Oben besitzt der Komposter also einen großen Deckel, der einfach hochgeklappt wird, um den Abfall in den Behälter zu werfen. Damit der Deckel nicht immer wieder zuklappt sind seitlich zwei Streben angebracht worden, mit deren Hilfe der Deckel offen stehen bleibt.
Im unteren Teil wurde eine breite Klappe eingebaut, hinter der sich die spätere Erde befindet. Die Klappe kann ich vollkommen herausnehmen und gelange so, mit einer Schaufel, in den Behälter, um die kompostierte Erde zu entnehmen.
Der ganze Komposter besteht aus recyclebarem Kunststoff, der FCKW- frei ist. Das Material ist stabil und robust und die dicken, 10mm starken Wände halten schon einiges aus. Auch soll der Kunststoff nicht so schnell ausbleichen wenn die Sommersonne darauf scheint. Nun wir wählten einen grünen Komposter und stellten ihn recht geschützt und auch versteckt auf. Sollte er s wirklich mal ausbleichen, stört mich das nicht. Doch bis jetzt ist er immer noch kräftig grün.
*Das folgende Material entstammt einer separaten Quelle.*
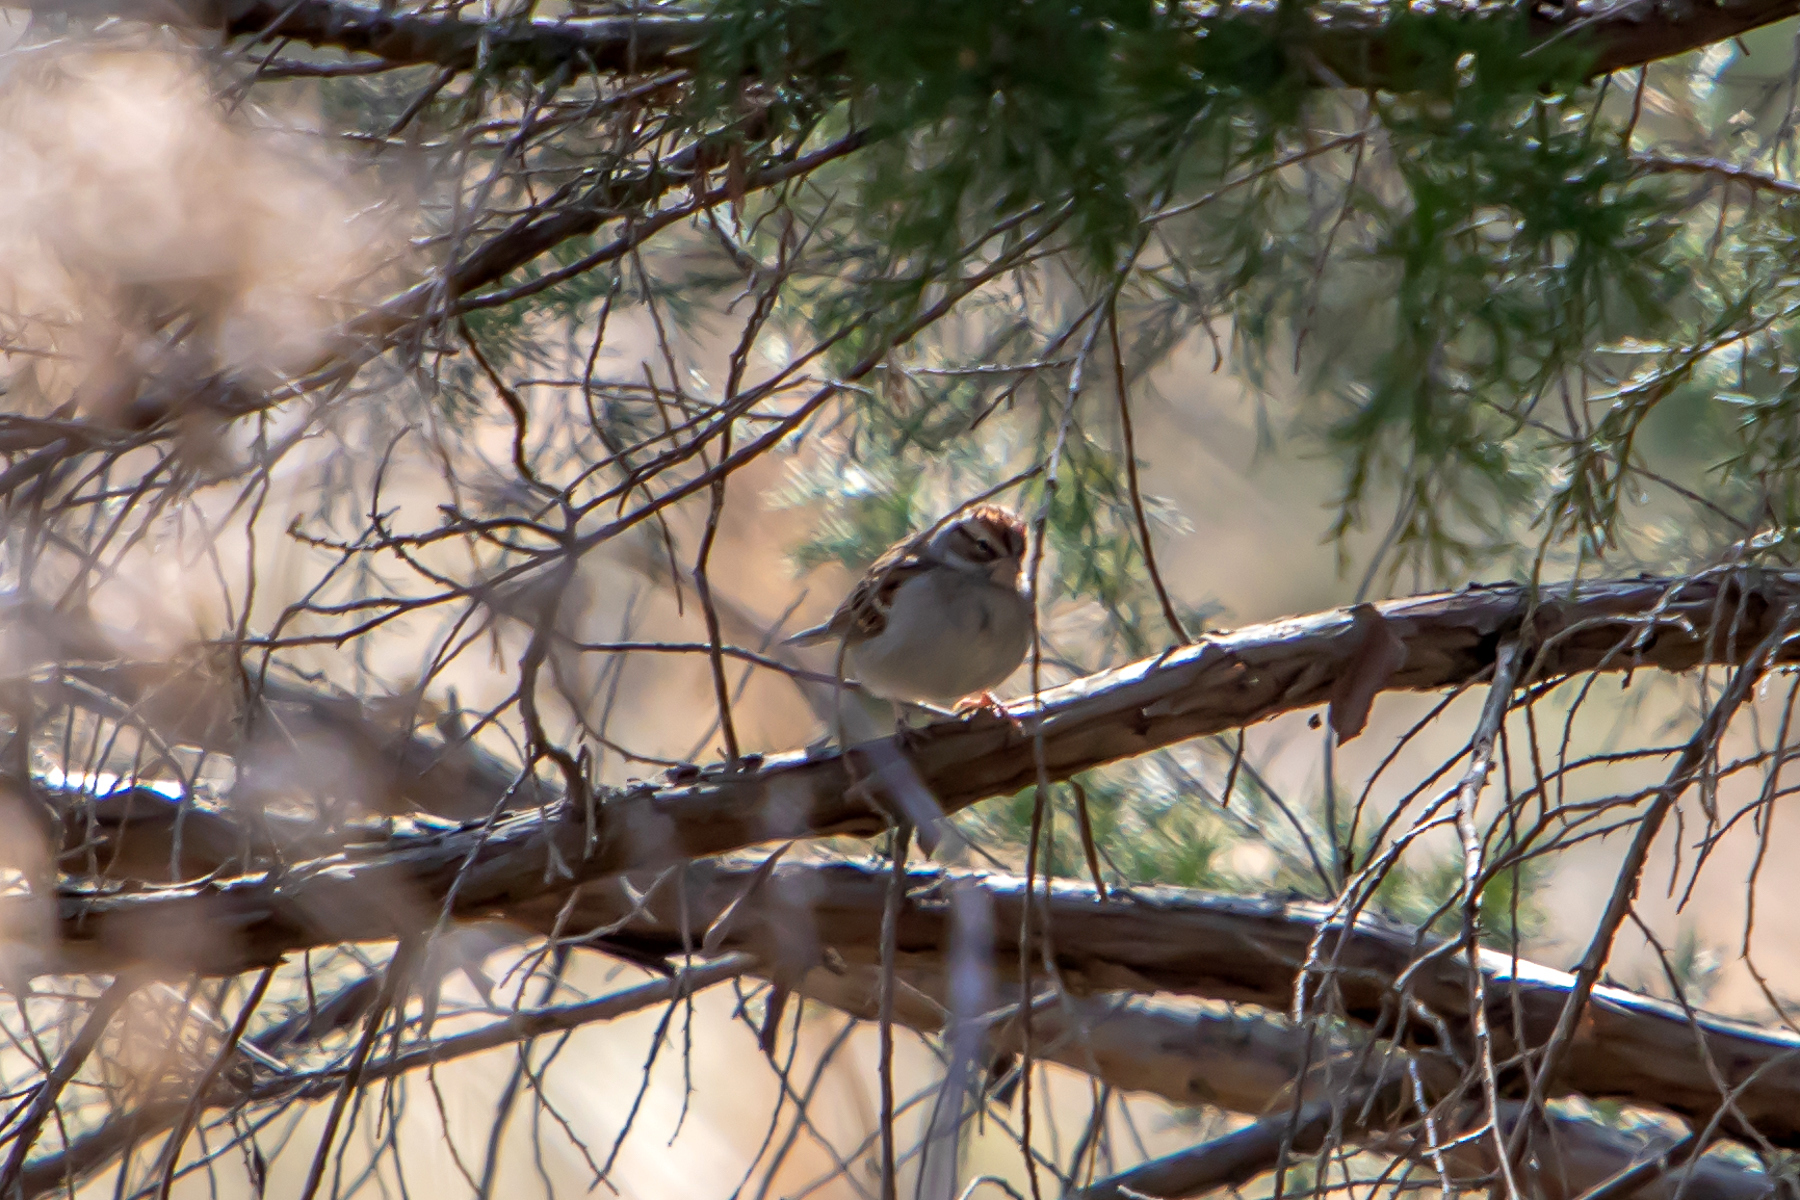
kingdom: Animalia
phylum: Chordata
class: Aves
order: Passeriformes
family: Passerellidae
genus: Spizella
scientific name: Spizella passerina
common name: Chipping sparrow
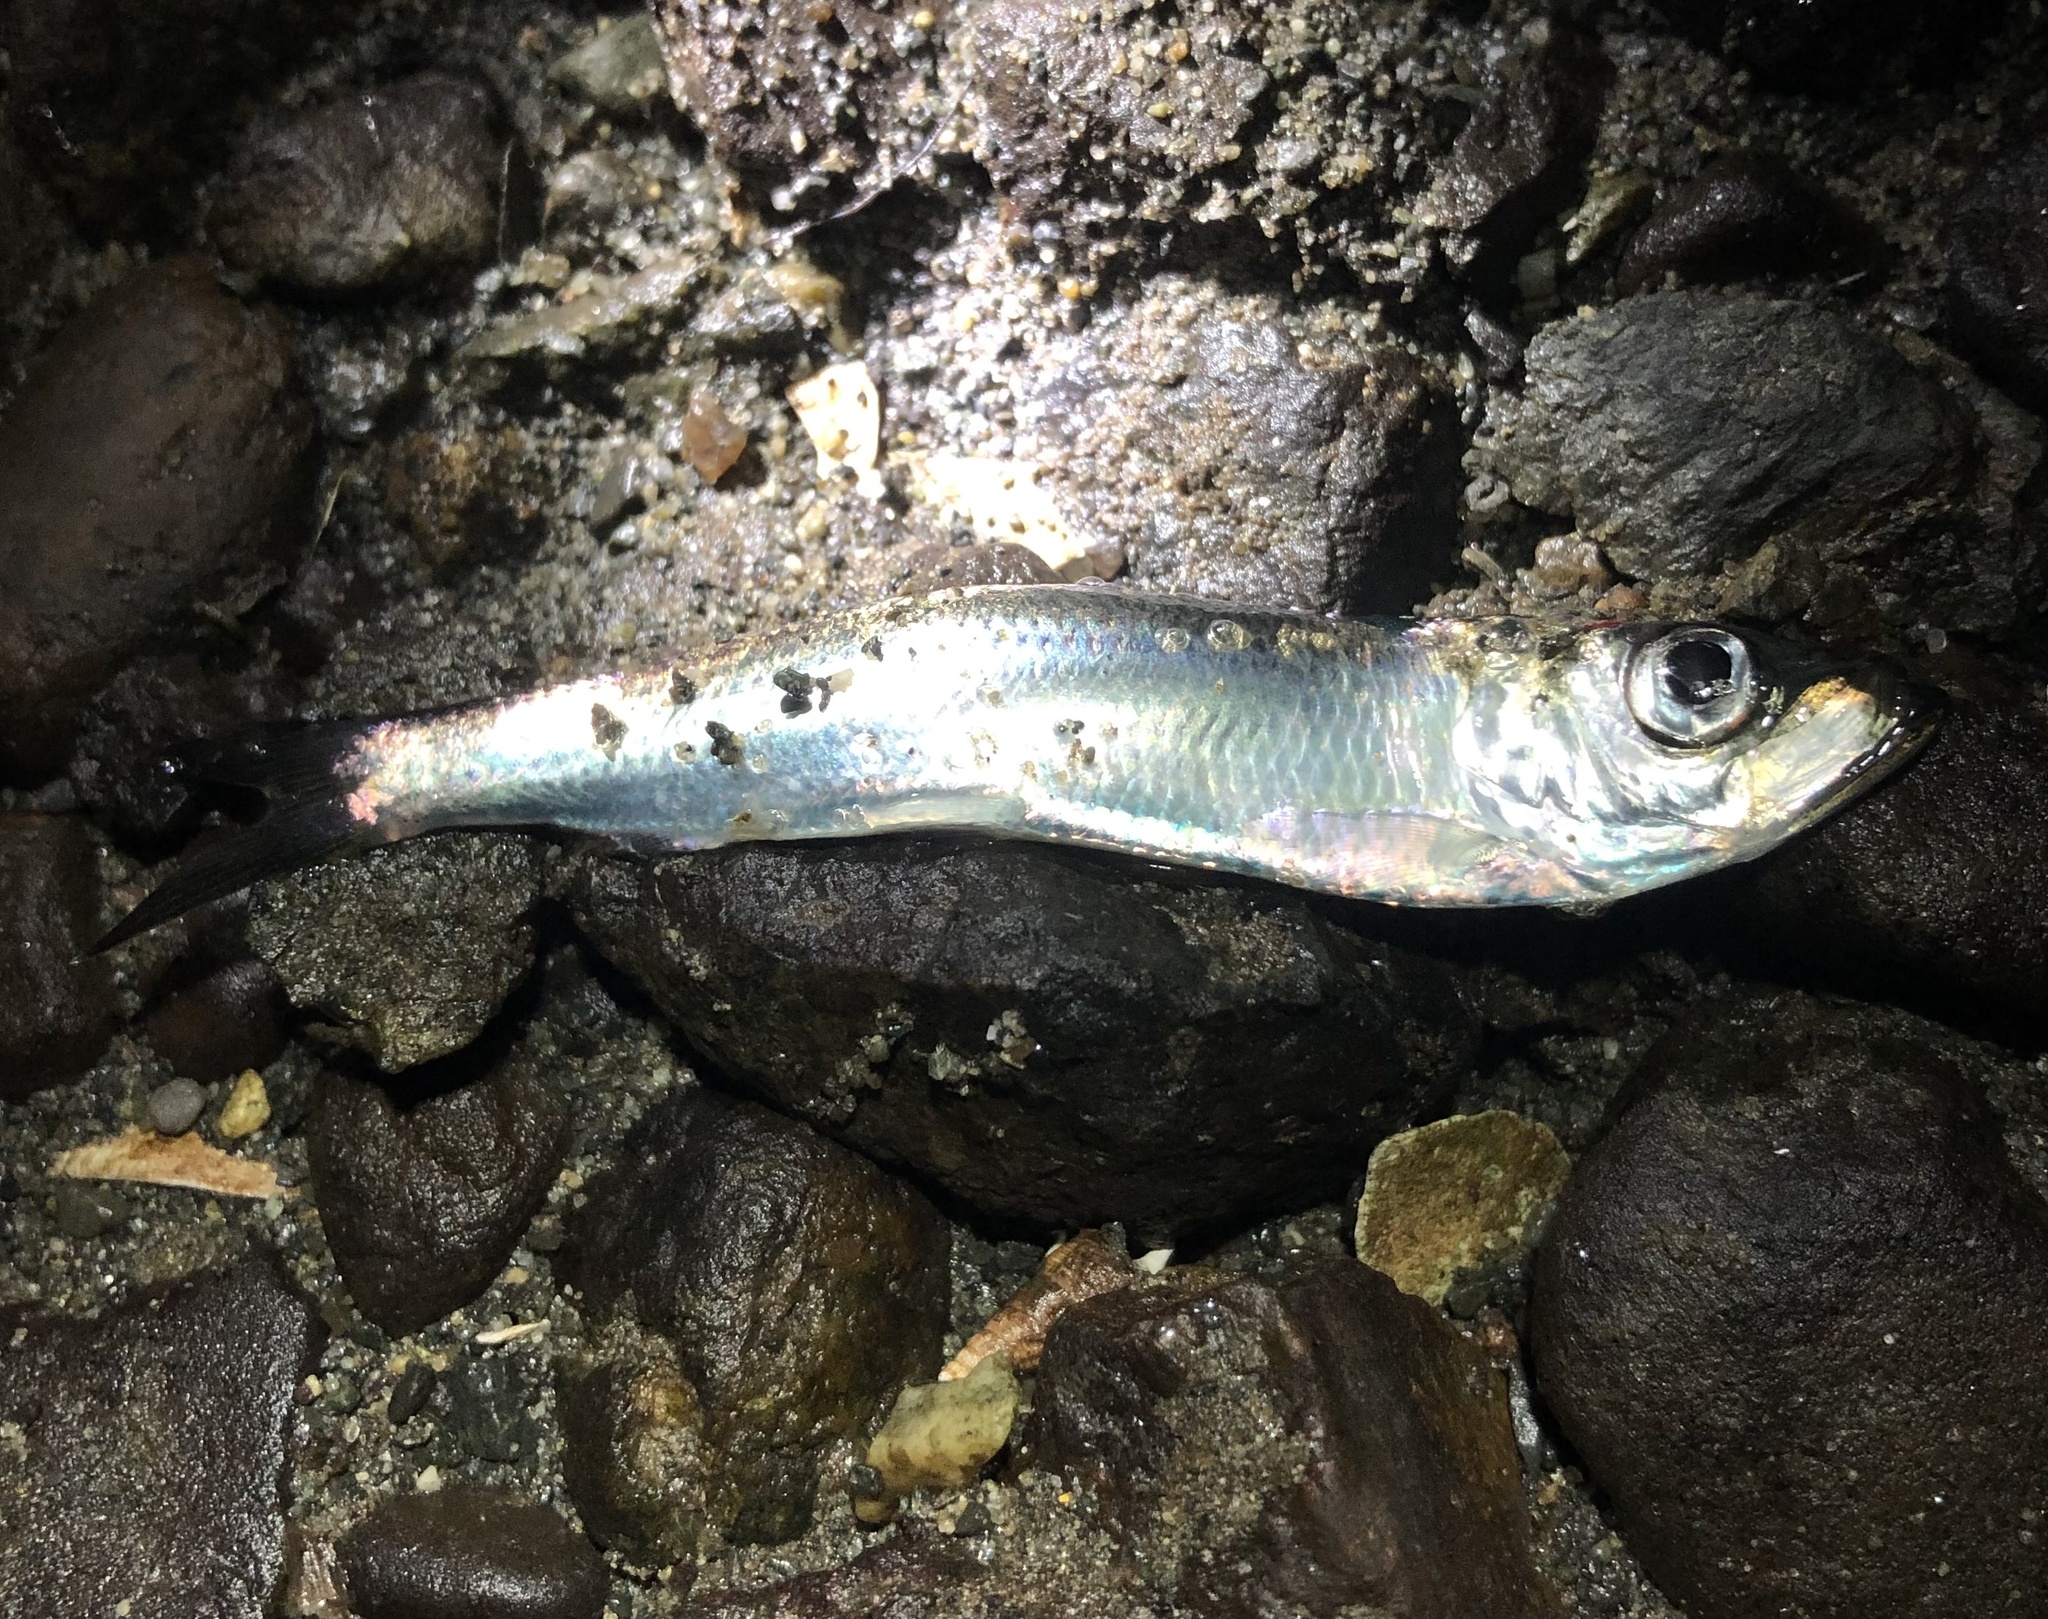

An den Seitenwänden hat der Komposter viele exakt angeordnete Belüftungsschlitze. Die sorgen für eine gute Luftzirkulation und hemmen somit die Feuchtigkeits- und Schimmelbildung im Kompost. Das ist außerordentlich wichtig, wenn man später gute Erde aus dem Kasten holen möchte.
Der einzige Nachteil ist, dass der Komposter keinen Boden besitzt. Ein fester Boden wäre natürlich sinnlos. Doch etwas Luftdurchlässiges wäre schon gut gewesen. Unser Garten schließt gleich neben einem freien Feld an. Somit wimmelt es in unserem Garten von Mäusen und Maulwürfen. Es sind so viele, dass sich nicht nur unser Gastkater eifrig bedienen kann, auch alle anderen Nachbarskatzen können sich bei uns knubblig futtern.
Damit die Mäuse nicht von unten in den Komposter kriechen können haben wir ihn mit feinem Maschendraht auslegen müssen. So bleiben die Wühlmäuse und Maulis draußen doch die Luft kann herein. Wäre natürlich angenehmer gewesen, wenn der Komposter bereits so eine Vorrichtung gehabt hätte.
Der Komposter sieht richtig gut aus, wenn man das von einem Komposter überhaupt sagen kann. Vor allem aber ist er haltbar und stabil. Bei uns ist es oft sehr windig und solange der Komposter noch nicht voll war, mussten wir ihn mit Steinen beschweren, sonst wäre er, trotz seiner Größe, womöglich doch umgekippt. Wenn er aber gefüllt ist, kann das nicht mehr passieren.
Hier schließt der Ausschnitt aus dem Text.